Prioritizing Which KPIs to Fix First
Not all KPIs have equal financial impact. Rank your improvement opportunities by:
- **Call answer rate** — highest immediate revenue impact (fixes revenue leakage today)
- **First-time fix rate** — reduces largest cost line (callback labor + overhead)
- **No-show rate** — directly recovers wasted technician capacity
- **Lead-to-booking conversion** — increases revenue without increasing marketing spend
- **Technician utilization** — long-term profitability multiplier
Focus on the top 3 for 90 days before adding more. Companies that try to fix everything simultaneously fix nothing.
[Track all 15 KPIs automatically with Fixlify AI — start free → hub.fixlify.app/auth?ref=field-service-management-kpis](https://hub.fixlify.app/auth?ref=field-service-management-kpis)
Frequently Asked Questions
What are the most important KPIs for a field service business? Call answer rate, first-time fix rate, and technician utilization rate are the three KPIs with the highest direct financial impact for most field service businesses. Call answer rate alone represents $5,000–$10,000/month in recoverable revenue for a typical 5-technician operation. Start with these three and add more once they're under control.
How often should I review field service KPIs? Critical operational KPIs (call answer rate, job completion rate, technician utilization) should be reviewed weekly. Financial KPIs (cost per job, revenue per technician, CAC) should be reviewed monthly. Relationship KPIs (NPS, CLV, callback rate) should be reviewed quarterly.

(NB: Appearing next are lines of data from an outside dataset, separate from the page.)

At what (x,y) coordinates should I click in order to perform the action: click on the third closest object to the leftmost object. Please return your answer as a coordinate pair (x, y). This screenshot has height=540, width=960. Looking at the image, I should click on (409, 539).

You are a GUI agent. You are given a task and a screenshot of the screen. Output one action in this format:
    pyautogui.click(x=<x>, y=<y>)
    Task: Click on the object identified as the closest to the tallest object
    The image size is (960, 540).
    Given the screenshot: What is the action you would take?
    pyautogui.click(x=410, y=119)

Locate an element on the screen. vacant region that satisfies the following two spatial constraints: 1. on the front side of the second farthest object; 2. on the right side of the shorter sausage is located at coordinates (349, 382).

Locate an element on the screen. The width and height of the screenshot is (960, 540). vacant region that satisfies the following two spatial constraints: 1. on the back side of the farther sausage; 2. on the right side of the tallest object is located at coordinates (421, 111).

What is a good first-time fix rate for HVAC? The industry benchmark for HVAC first-time fix rate is 75–82% average, with top-performing companies achieving 88–92%. If your FTFR is below 75%, the most common causes are insufficient truck stock, inadequate pre-call job scoping, and technician training gaps in diagnosis.

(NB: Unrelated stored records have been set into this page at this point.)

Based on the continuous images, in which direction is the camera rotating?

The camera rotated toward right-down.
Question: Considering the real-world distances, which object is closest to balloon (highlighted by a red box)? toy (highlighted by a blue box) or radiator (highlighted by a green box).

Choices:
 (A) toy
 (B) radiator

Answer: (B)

How do I calculate customer lifetime value for a field service business? Multiply average annual spend by average customer lifespan. For an HVAC company: if maintenance agreement customers average $420/year in total spend and stay for 7.2 years on average, CLV = $3,024. Customers without agreements average $280/year and stay 3.1 years on average — CLV of $868. The 3.5x CLV difference is why maintenance agreements are so valuable.

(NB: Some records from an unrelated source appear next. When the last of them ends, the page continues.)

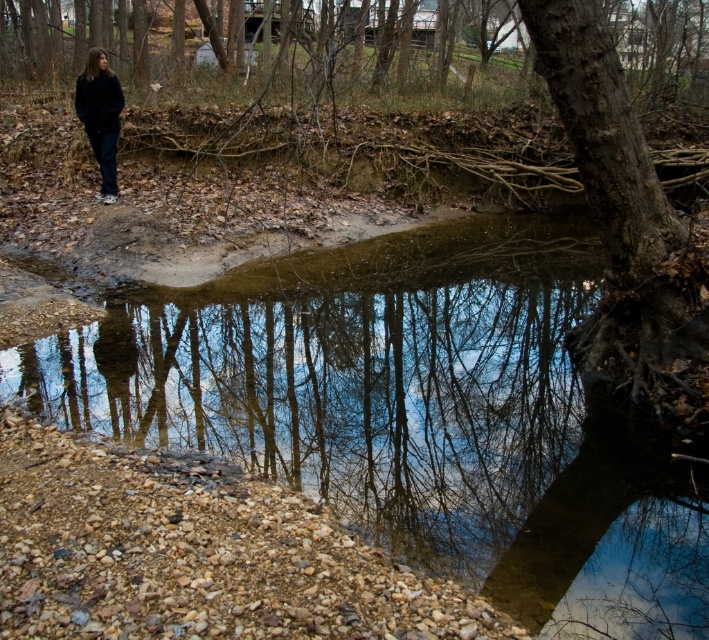
Does clear water at center have a greater height compared to dark blue jeans at left?

No.

Between point (372, 412) and point (106, 179), which one is positioned behind?

The point (106, 179) is behind.

Where is `clear water at center`? clear water at center is located at coordinates (413, 412).

In order to click on clear water at center in this screenshot , I will do `click(413, 412)`.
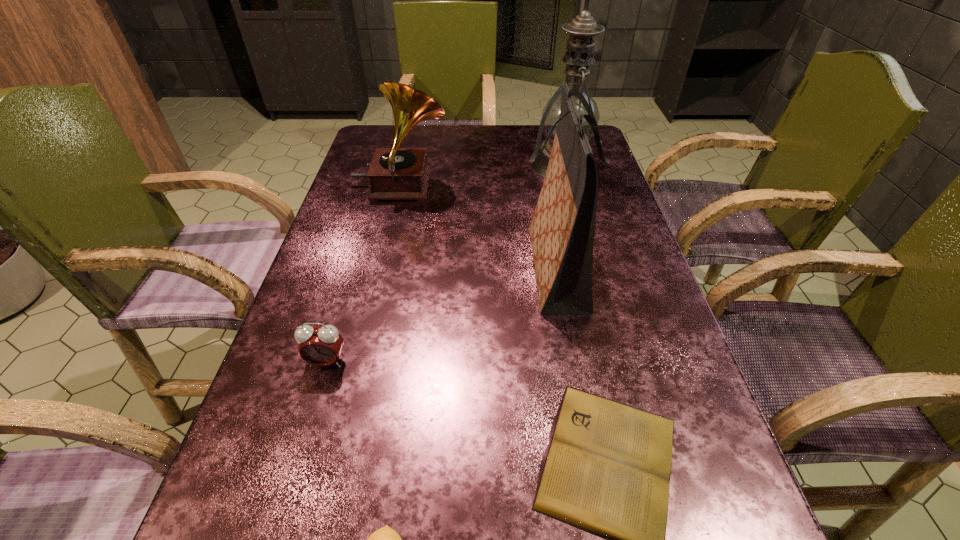
You are a GUI agent. You are given a task and a screenshot of the screen. Output one action in this format:
    pyautogui.click(x=<x>, y=<y>)
    Task: Click on the blank space at the far right corner
    This screenshot has width=960, height=540.
    Given the screenshot: What is the action you would take?
    pyautogui.click(x=597, y=153)

Find the location of a particular element. Image resolution: width=960 pixels, height=540 pixels. free area in between the phonograph record and the oil lamp is located at coordinates (482, 176).

Find the location of a particular element. The height and width of the screenshot is (540, 960). vacant space that is in between the fourth shortest object and the third farthest object is located at coordinates (477, 226).

Where is `the closest object to the alarm clock`? the closest object to the alarm clock is located at coordinates (385, 539).

Locate an element on the screen. Image resolution: width=960 pixels, height=540 pixels. object identified as the third closest to the phonograph record is located at coordinates (321, 346).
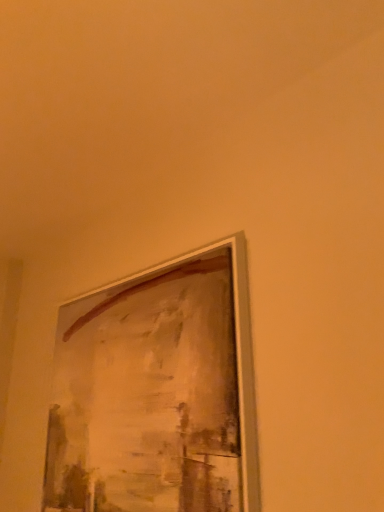
This screenshot has width=384, height=512. What do you see at coordinates (157, 392) in the screenshot?
I see `wooden frame at upper center` at bounding box center [157, 392].

Image resolution: width=384 pixels, height=512 pixels. What are the coordinates of `wooden frame at upper center` in the screenshot? It's located at (157, 392).

Where is `wooden frame at upper center`? The height and width of the screenshot is (512, 384). wooden frame at upper center is located at coordinates (157, 392).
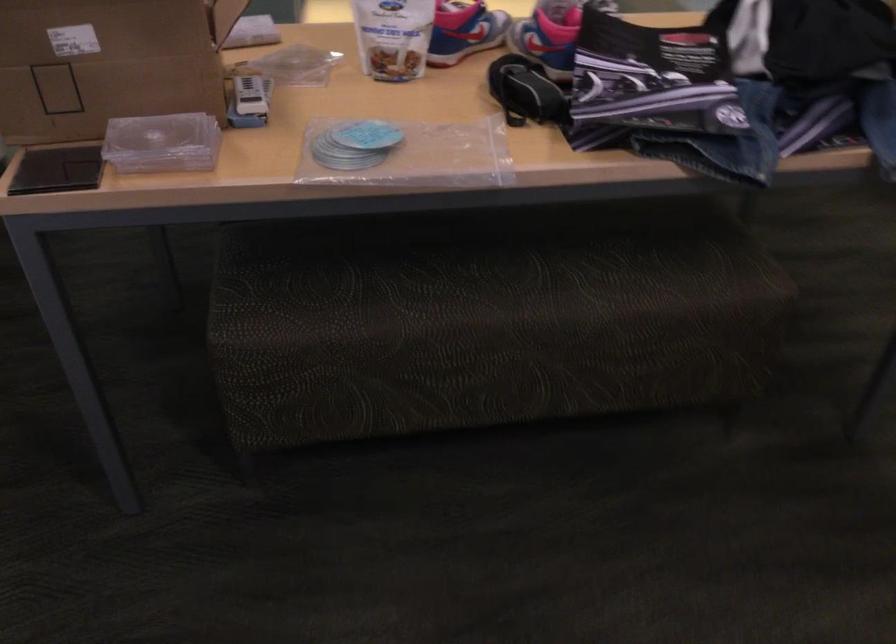
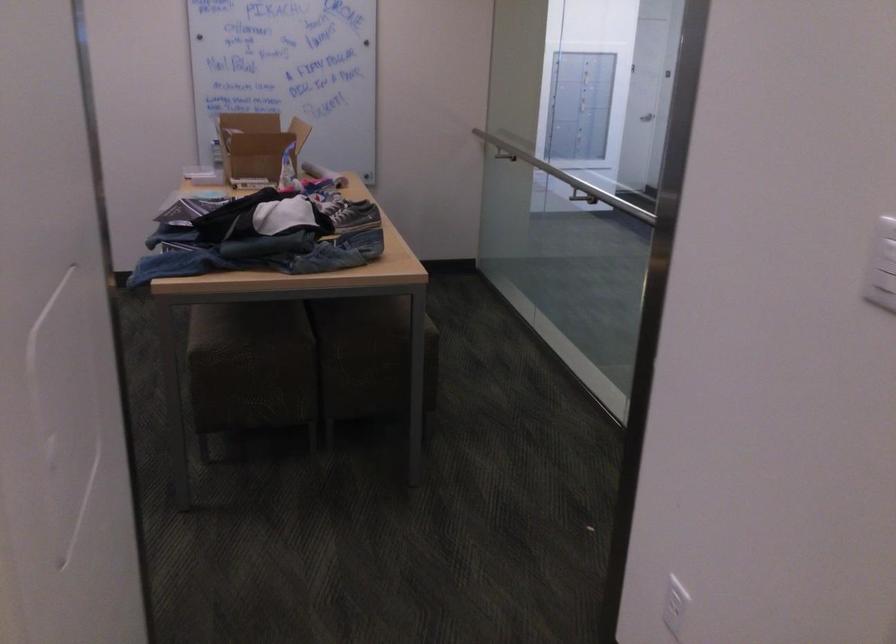
In the second image, find the point that corresponds to (x=679, y=228) in the first image.

(246, 325)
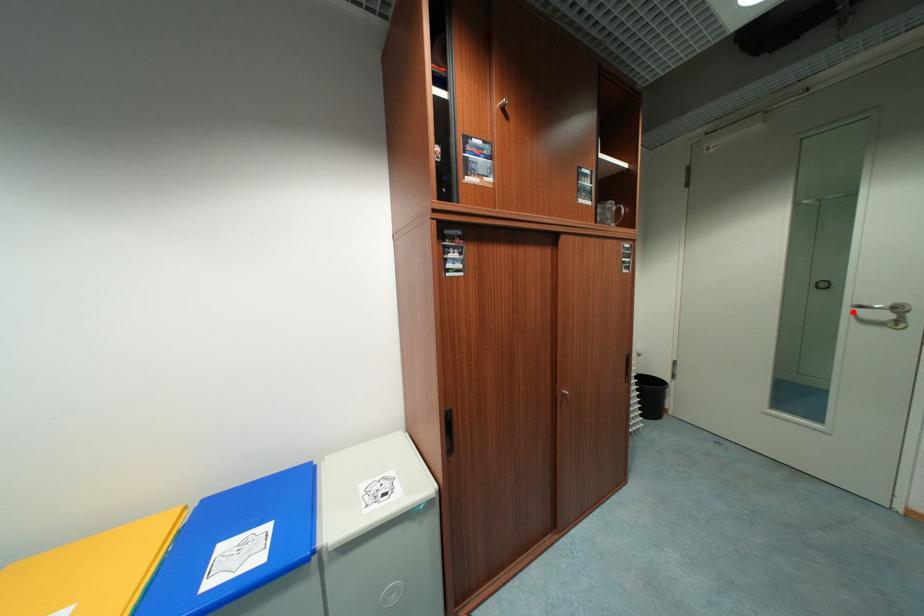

What field service KPI has the biggest impact on profitability? Technician utilization rate has the largest compound impact on profitability over time. Moving utilization from 65% to 80% on a 3-technician team at $95/hour effectively adds the equivalent of 0.9 full-time technicians in billable capacity — $171,000 in additional annual billing potential without hiring anyone new.